[Stored data]
◆ ◆ ◆ ◆
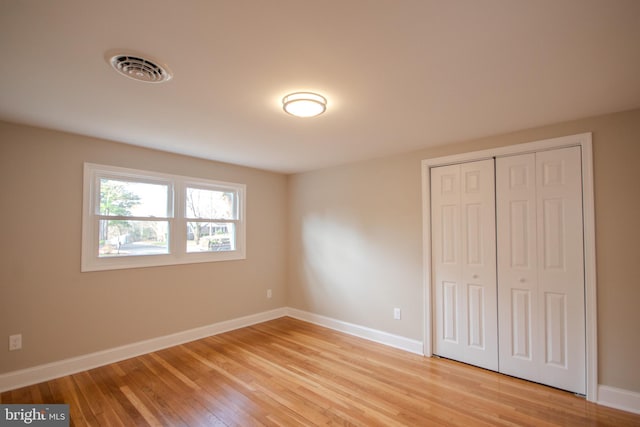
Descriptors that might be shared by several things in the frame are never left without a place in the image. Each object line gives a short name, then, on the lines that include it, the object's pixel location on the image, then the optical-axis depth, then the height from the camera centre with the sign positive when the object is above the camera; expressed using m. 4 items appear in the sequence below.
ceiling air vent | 1.70 +0.92
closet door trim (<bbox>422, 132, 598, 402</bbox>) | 2.48 -0.11
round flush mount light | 2.14 +0.86
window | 3.21 +0.02
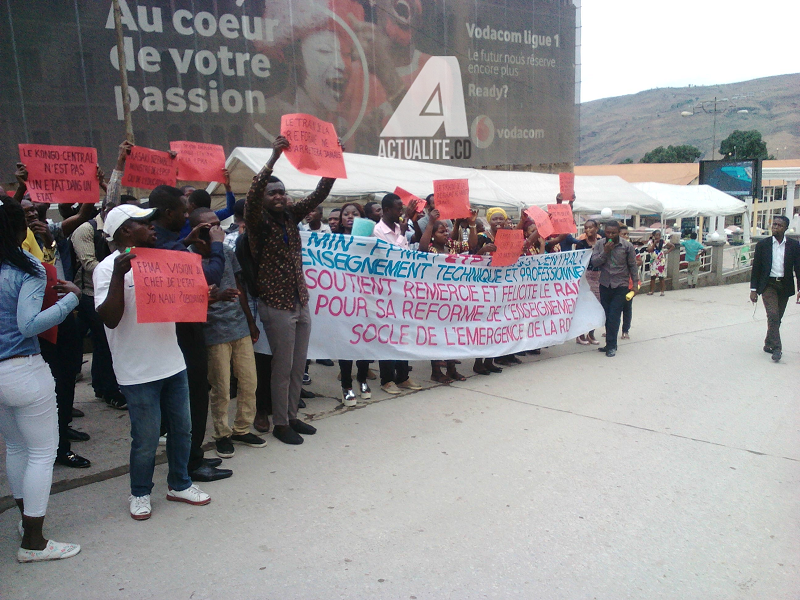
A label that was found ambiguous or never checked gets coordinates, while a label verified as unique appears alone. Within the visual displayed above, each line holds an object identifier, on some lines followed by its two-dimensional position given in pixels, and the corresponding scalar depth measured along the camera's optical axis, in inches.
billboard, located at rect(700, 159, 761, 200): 1197.1
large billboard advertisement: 615.5
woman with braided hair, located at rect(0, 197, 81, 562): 116.7
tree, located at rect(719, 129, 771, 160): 2583.7
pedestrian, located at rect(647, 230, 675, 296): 569.3
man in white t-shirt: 128.3
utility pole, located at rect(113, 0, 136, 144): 527.2
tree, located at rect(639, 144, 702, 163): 2997.0
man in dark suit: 309.9
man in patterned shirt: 179.5
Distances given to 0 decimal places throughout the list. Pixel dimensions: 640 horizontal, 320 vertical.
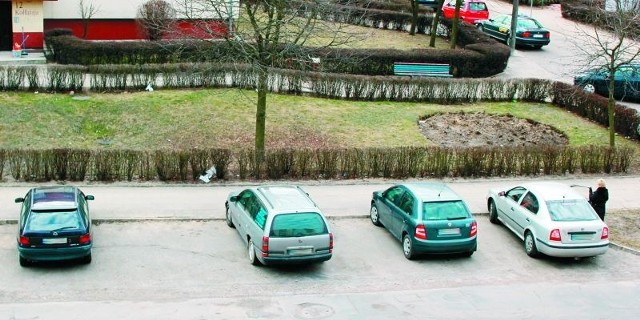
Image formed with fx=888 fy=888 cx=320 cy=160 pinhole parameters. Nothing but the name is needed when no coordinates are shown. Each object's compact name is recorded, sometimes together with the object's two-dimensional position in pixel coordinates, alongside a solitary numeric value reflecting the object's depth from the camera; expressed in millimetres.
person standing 19875
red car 45188
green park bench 33688
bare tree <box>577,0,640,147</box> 25719
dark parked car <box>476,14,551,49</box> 40781
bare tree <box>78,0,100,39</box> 36688
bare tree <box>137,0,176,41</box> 35125
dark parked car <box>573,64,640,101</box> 31266
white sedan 17781
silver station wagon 16359
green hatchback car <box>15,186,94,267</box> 15938
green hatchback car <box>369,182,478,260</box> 17562
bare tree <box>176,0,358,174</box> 22844
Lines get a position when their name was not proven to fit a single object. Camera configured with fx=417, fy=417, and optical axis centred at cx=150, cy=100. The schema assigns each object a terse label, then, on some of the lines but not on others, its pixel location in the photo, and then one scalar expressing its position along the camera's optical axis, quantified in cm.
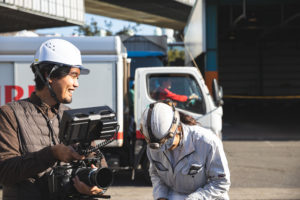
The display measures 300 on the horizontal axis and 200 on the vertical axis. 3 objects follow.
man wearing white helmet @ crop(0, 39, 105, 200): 206
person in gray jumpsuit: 263
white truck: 752
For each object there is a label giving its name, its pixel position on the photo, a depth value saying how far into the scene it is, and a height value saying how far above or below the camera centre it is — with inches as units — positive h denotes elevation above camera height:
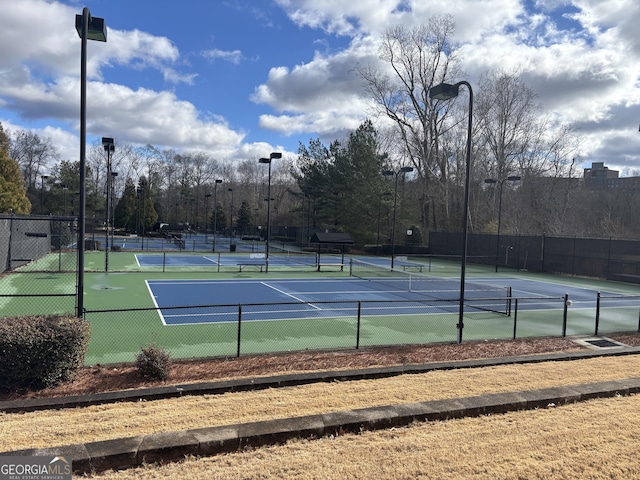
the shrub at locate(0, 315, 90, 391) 269.3 -82.5
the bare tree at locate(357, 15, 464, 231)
◆ ◆ ◆ ◆
=== Requirement ===
Your reply should restate every entry exactly, with the pictures left out.

=== Completed task ===
Descriptors that might be shared by several things in the frame are never left without a place in the image. Each object line gives a short name, then, on the lines that include it, the object's pixel location on the image, then the optical-axis depth, then the height from the camera centre with the sign positive when the object is above the camera; expressed using m. 4 items appear in the sequence below.
ceiling air vent | 1.70 +0.92
closet door trim (<bbox>422, 132, 598, 402</bbox>) | 2.48 -0.11
round flush mount light | 2.14 +0.86
window | 3.21 +0.02
A label that was found ambiguous or never checked gets coordinates, while a label verified as unique appears alone. Within the visual displayed above, each line holds an object identifier, on some lines followed by its two-dimensional position given in pixels, and the corresponding scalar depth measured along the camera's optical axis, in inches.
billboard, located at rect(700, 159, 761, 200): 1197.1
large billboard advertisement: 615.5
woman with braided hair, located at rect(0, 197, 81, 562): 116.7
tree, located at rect(719, 129, 771, 160): 2583.7
pedestrian, located at rect(647, 230, 675, 296): 569.3
man in white t-shirt: 128.3
utility pole, located at rect(113, 0, 136, 144): 527.2
tree, located at rect(639, 144, 702, 163): 2997.0
man in dark suit: 309.9
man in patterned shirt: 179.5
Distances given to 0 decimal places throughout the list. Pixel dimensions: 640 horizontal, 320 vertical.
Image formed with fx=888 fy=888 cx=320 cy=160 pinhole parameters. Nothing but the name is needed when no coordinates are shown. Each object's compact name is recorded, sometimes together with the object's two-dimensional position in pixel coordinates, alongside a solitary numeric value reflecting the object's depth from the camera; expressed in millimetres.
person standing 19875
red car 45188
green park bench 33688
bare tree <box>577,0,640,147</box> 25719
dark parked car <box>476,14,551,49</box> 40781
bare tree <box>78,0,100,39</box> 36688
bare tree <box>137,0,176,41</box> 35125
dark parked car <box>573,64,640,101</box> 31266
white sedan 17781
silver station wagon 16359
green hatchback car <box>15,186,94,267</box> 15938
green hatchback car <box>369,182,478,260</box> 17562
bare tree <box>176,0,358,174</box> 22844
Lines get a position when their name was not proven to fit a single object. Camera configured with fx=417, fy=417, and optical axis centred at cx=150, cy=100. The schema assigns each object a terse label, then, on some of the lines but not on others, its pixel location in the photo, and then one scalar expressing its position along the camera's optical axis, quantified in cm.
The display measures 300 on the horizontal axis and 200 on the vertical axis. 3 objects follow.
man wearing white helmet @ crop(0, 39, 105, 200): 206
person in gray jumpsuit: 263
white truck: 752
For each object there is a label giving its name, its pixel position on the photo, a depth value saying how far into the scene it is, and a height value saying how far above or below the camera centre it is — with inches as units — positive h denotes elevation above camera height:
the shrub at locate(0, 315, 90, 391) 269.3 -82.5
the bare tree at locate(357, 15, 464, 231)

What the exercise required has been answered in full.